COLLECTED MATERIAL -
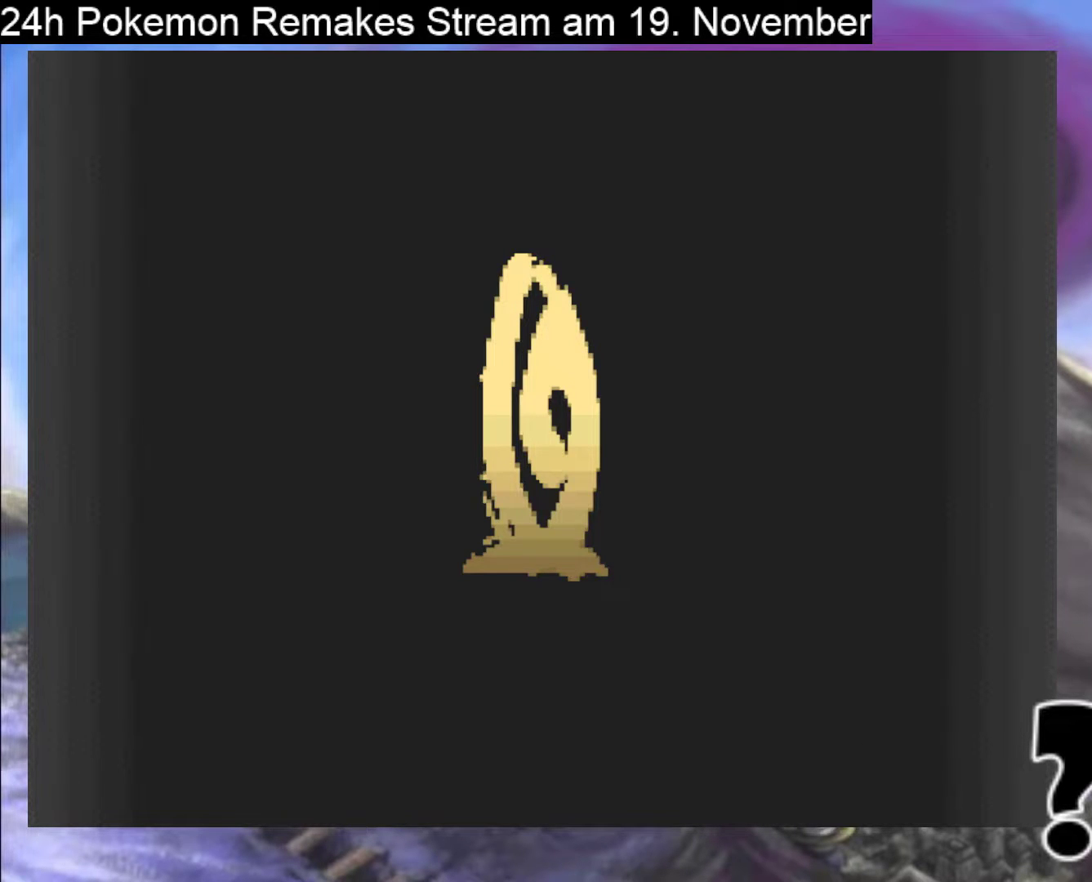
{"buttons": [], "events": []}
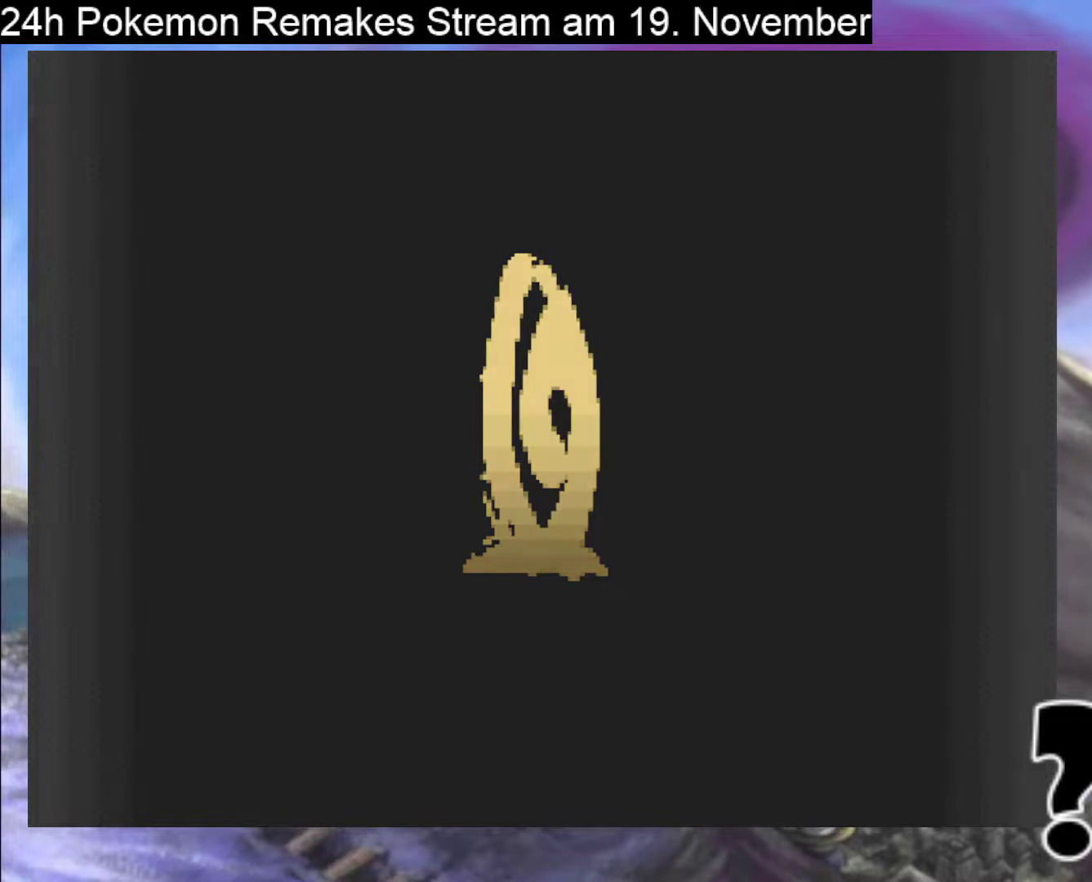
{"buttons": [], "events": []}
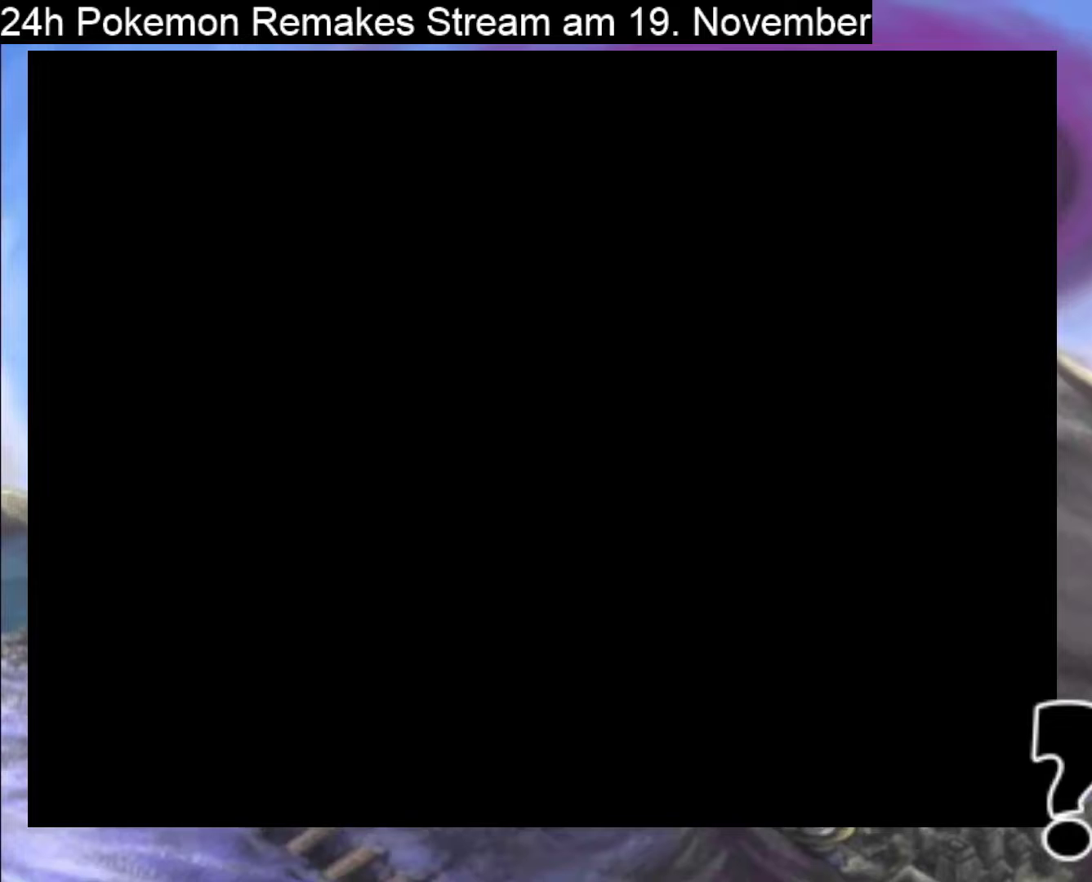
{"buttons": [], "events": [[100, "A", "down"], [233, "A", "up"]]}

WORK INSTRUCTION - Write out the material exactly, excluding pictures.

REPLY -
{"buttons": [], "events": []}
{"buttons": [], "events": []}
{"buttons": [], "events": [[100, "A", "down"], [233, "A", "up"]]}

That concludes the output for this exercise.